Directive:
The lines to copy run from the one containing "świecie. Kolejna" through the last line of the listing; copy them exactly and nothing more.
---+---
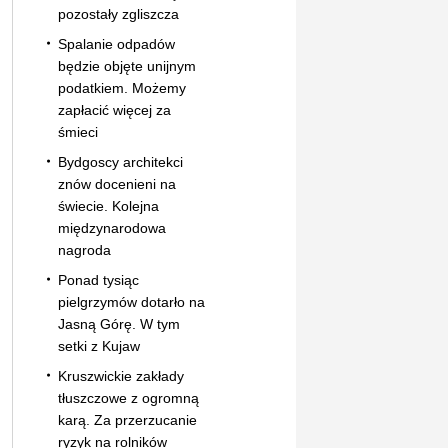
pozostały zgliszcza
Spalanie odpadów
będzie objęte unijnym
podatkiem. Możemy
zapłacić więcej za
śmieci
Bydgoscy architekci
znów docenieni na
świecie. Kolejna
międzynarodowa
nagroda
Ponad tysiąc
pielgrzymów dotarło na
Jasną Górę. W tym
setki z Kujaw
Kruszwickie zakłady
tłuszczowe z ogromną
karą. Za przerzucanie
ryzyk na rolników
---+---
Response:
świecie. Kolejna
międzynarodowa
nagroda
Ponad tysiąc
pielgrzymów dotarło na
Jasną Górę. W tym
setki z Kujaw
Kruszwickie zakłady
tłuszczowe z ogromną
karą. Za przerzucanie
ryzyk na rolników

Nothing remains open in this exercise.